Dead Pig Coverup?

Breaking news from James Vasile:

Scientists going back to Galileo have secretly abused corpses in the pursuit of knowledge. Researchers studying the Atlantic Ocean garbage patch have been throwing dead pigs into the sea just to see what happens next. Yes, that’s shocking and gross, but just like in the Whitewater scandal, it’s the coverup that is the crime.

National Geographic originally (maybe accidentally?) revealed the dead pig experiment in an article at nationalgeographic.com. You can clearly see references to the dead pigs in Google’s search results (see attached screen shot). The National Geographic url, though, makes no mention of the pigs at all. They scrubbed the record.

Why the coverup, National Geographic? Who are you protecting?!

Naturally, we had the rants.org crack investigative team look into this. James is right — something does smell funny here, and it’s not just dead pigs.

Let’s start with the Google search results. As you can see, at some point in the past the National Geographic article did talk about scientists using dead pigs to measure something about a newly-discovered Atlantic Ocean garbage patch:

DPC Google results (annotated)
The Google search results; red highlights the key words. (Original image here.)

The exact words in the Google preview snippet are: “After dropping dead pigs into the sea and watching via Webcams, researchers were…”.

Uh. What?

But if you visit the article now, it no longer mentions anything about dead pigs — the red arrow points to a failed search for the word “dead” in the page:

DPC National Geographic article (annotated)
The National Geographic article; red arrow highlights the failed search for “dead”. (Original image here.)

The original article is no longer in Google’s cache, unfortunately; it’s been superseded by a revised version of the article.
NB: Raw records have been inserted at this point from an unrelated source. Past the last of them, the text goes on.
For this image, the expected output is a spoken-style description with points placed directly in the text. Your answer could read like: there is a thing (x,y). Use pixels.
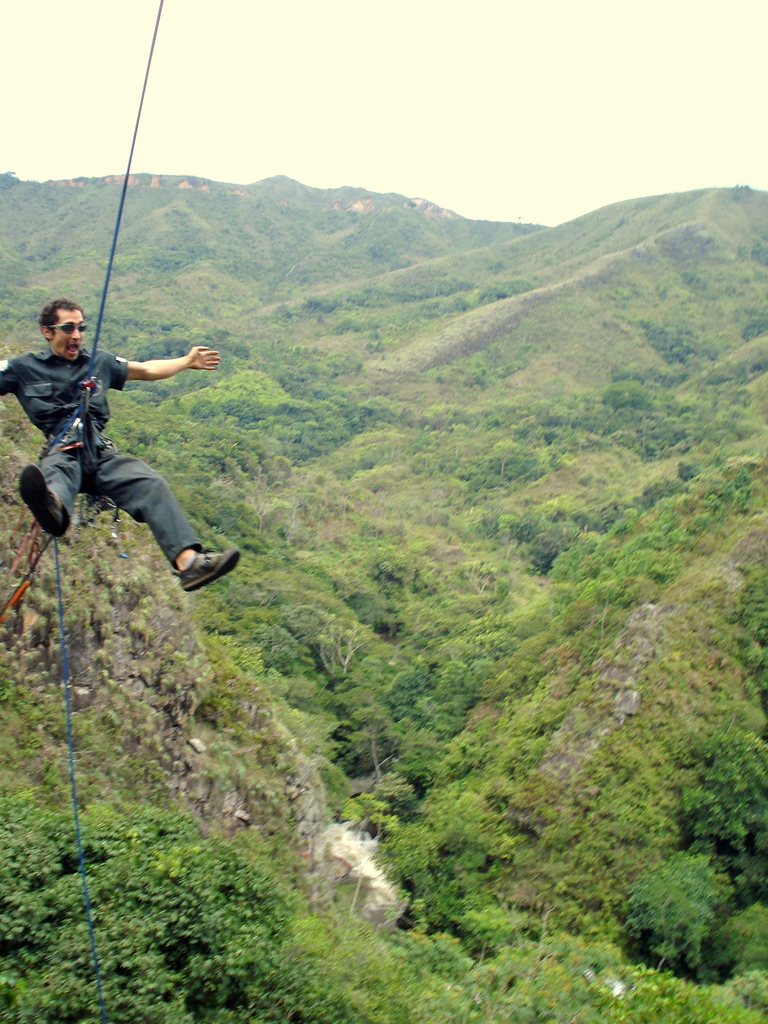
In this picture, we see a man (51,473) abseiling or paragliding. At the bottom (336,941), we see the trees (350,944). There are trees (264,361) and the hills (323,374) in the background (399,284). At the top (345,128), we see the sky (345,68).
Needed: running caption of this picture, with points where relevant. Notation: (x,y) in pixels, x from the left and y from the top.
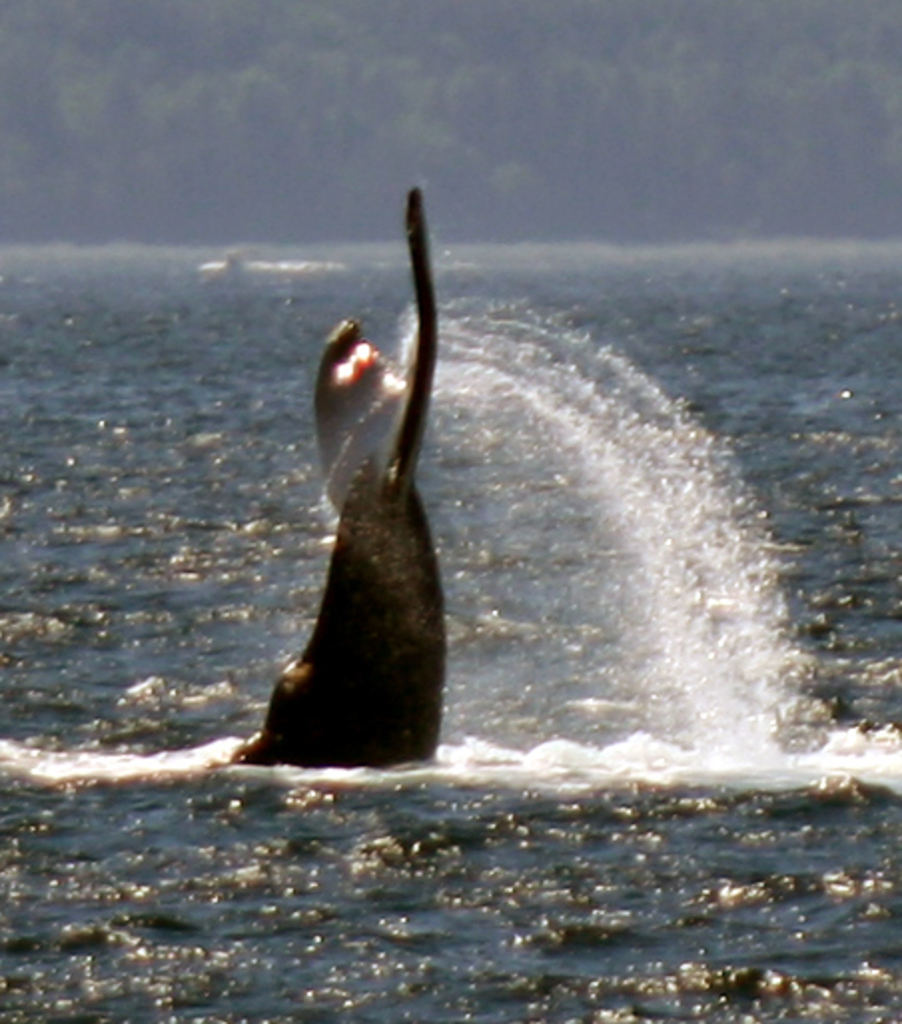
In this picture we can see water (98,434) and in the background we can see trees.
But the cached version does have a message at the top indicating that the word “pigs” appears only in links from other pages, not in the article itself, so obviously other people were on to this too:

DPC Google cache (annotated)
Google’s cache of the page has already lost the mention of dead pigs. (Original image here.)

(The word “dead” doesn’t appear in the cached text of the article either; it’s just in the title of an unrelated sidebar news item in the cache.)

I know National Geographic isn’t the New York Times (then again, neither is the New York Times… but I digress). Still, silently removing a substantial fact from an article, leaving no notice of the change? That’s just not kosher.

National Geographic, the people have a right to know: what’s behind the dead pig coverup?

5 comments

  1. Probably quivering in their Earth Shoes about those PETA wienies.

    Throw more dead pigs in the ocean, if it helps science! Heck, throw dead humans in the sea instead of burying them in “Potters fields” and prison cemeteries.

    They’re dead anyway, and won’t care; if there were any relatives who cared, the people wouldn’t be buried in Potter’s fields and prison cemeteries.